Segment Open

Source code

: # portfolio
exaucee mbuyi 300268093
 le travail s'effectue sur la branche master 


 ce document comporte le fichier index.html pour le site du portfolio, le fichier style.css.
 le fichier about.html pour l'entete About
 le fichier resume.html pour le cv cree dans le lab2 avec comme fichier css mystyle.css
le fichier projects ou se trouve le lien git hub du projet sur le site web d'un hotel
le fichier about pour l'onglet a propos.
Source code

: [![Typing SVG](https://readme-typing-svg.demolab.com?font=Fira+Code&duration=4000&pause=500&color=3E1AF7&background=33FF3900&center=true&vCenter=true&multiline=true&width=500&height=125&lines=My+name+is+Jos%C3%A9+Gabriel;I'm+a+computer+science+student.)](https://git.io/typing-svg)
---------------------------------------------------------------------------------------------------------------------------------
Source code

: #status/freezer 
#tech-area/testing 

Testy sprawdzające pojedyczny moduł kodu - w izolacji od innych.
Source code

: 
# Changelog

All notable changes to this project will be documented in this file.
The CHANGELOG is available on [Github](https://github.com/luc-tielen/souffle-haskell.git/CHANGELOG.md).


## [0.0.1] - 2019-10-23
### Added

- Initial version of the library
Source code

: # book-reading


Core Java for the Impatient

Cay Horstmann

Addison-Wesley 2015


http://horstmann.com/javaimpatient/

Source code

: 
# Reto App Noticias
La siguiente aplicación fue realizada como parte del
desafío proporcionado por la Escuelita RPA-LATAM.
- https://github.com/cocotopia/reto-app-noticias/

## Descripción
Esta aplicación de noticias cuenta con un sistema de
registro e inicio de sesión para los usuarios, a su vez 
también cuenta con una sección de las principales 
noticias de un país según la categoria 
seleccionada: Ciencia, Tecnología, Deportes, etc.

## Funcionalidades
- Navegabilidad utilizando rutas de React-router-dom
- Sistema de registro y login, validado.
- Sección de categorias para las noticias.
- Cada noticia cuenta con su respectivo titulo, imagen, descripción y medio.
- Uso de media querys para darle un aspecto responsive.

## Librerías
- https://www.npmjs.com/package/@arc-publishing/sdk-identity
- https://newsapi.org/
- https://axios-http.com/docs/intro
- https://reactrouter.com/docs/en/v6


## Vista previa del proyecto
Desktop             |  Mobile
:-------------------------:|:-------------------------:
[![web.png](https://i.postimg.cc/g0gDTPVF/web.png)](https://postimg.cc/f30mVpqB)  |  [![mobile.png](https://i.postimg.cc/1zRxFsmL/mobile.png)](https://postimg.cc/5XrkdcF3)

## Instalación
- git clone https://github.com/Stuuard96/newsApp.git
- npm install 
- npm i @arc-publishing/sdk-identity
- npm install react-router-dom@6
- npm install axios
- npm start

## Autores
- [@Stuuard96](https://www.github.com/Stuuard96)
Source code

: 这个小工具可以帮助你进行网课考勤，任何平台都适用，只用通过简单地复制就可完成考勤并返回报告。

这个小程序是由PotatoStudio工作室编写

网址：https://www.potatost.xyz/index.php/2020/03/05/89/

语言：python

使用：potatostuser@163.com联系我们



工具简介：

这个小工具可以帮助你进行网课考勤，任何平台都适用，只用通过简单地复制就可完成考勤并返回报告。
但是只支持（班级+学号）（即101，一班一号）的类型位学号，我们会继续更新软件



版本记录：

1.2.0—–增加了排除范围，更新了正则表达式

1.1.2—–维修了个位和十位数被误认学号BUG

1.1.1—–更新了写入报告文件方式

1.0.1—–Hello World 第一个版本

Segment Closed

> [Work request]: Reproduce each of the records above word for word, keeping every line as it appears.

> [Your solution]:
Source code

: # portfolio
exaucee mbuyi 300268093
 le travail s'effectue sur la branche master 


 ce document comporte le fichier index.html pour le site du portfolio, le fichier style.css.
 le fichier about.html pour l'entete About
 le fichier resume.html pour le cv cree dans le lab2 avec comme fichier css mystyle.css
le fichier projects ou se trouve le lien git hub du projet sur le site web d'un hotel
le fichier about pour l'onglet a propos.
Source code

: [![Typing SVG](https://readme-typing-svg.demolab.com?font=Fira+Code&duration=4000&pause=500&color=3E1AF7&background=33FF3900&center=true&vCenter=true&multiline=true&width=500&height=125&lines=My+name+is+Jos%C3%A9+Gabriel;I'm+a+computer+science+student.)](https://git.io/typing-svg)
---------------------------------------------------------------------------------------------------------------------------------
Source code

: #status/freezer 
#tech-area/testing 

Testy sprawdzające pojedyczny moduł kodu - w izolacji od innych.
Source code

: 
# Changelog

All notable changes to this project will be documented in this file.
The CHANGELOG is available on [Github](https://github.com/luc-tielen/souffle-haskell.git/CHANGELOG.md).


## [0.0.1] - 2019-10-23
### Added

- Initial version of the library
Source code

: # book-reading


Core Java for the Impatient

Cay Horstmann

Addison-Wesley 2015


http://horstmann.com/javaimpatient/

Source code

: 
# Reto App Noticias
La siguiente aplicación fue realizada como parte del
desafío proporcionado por la Escuelita RPA-LATAM.
- https://github.com/cocotopia/reto-app-noticias/

## Descripción
Esta aplicación de noticias cuenta con un sistema de
registro e inicio de sesión para los usuarios, a su vez 
también cuenta con una sección de las principales 
noticias de un país según la categoria 
seleccionada: Ciencia, Tecnología, Deportes, etc.

## Funcionalidades
- Navegabilidad utilizando rutas de React-router-dom
- Sistema de registro y login, validado.
- Sección de categorias para las noticias.
- Cada noticia cuenta con su respectivo titulo, imagen, descripción y medio.
- Uso de media querys para darle un aspecto responsive.

## Librerías
- https://www.npmjs.com/package/@arc-publishing/sdk-identity
- https://newsapi.org/
- https://axios-http.com/docs/intro
- https://reactrouter.com/docs/en/v6


## Vista previa del proyecto
Desktop             |  Mobile
:-------------------------:|:-------------------------:
[![web.png](https://i.postimg.cc/g0gDTPVF/web.png)](https://postimg.cc/f30mVpqB)  |  [![mobile.png](https://i.postimg.cc/1zRxFsmL/mobile.png)](https://postimg.cc/5XrkdcF3)

## Instalación
- git clone https://github.com/Stuuard96/newsApp.git
- npm install 
- npm i @arc-publishing/sdk-identity
- npm install react-router-dom@6
- npm install axios
- npm start

## Autores
- [@Stuuard96](https://www.github.com/Stuuard96)
Source code

: 这个小工具可以帮助你进行网课考勤，任何平台都适用，只用通过简单地复制就可完成考勤并返回报告。

这个小程序是由PotatoStudio工作室编写

网址：https://www.potatost.xyz/index.php/2020/03/05/89/

语言：python

使用：potatostuser@163.com联系我们



工具简介：

这个小工具可以帮助你进行网课考勤，任何平台都适用，只用通过简单地复制就可完成考勤并返回报告。
但是只支持（班级+学号）（即101，一班一号）的类型位学号，我们会继续更新软件



版本记录：

1.2.0—–增加了排除范围，更新了正则表达式

1.1.2—–维修了个位和十位数被误认学号BUG

1.1.1—–更新了写入报告文件方式

1.0.1—–Hello World 第一个版本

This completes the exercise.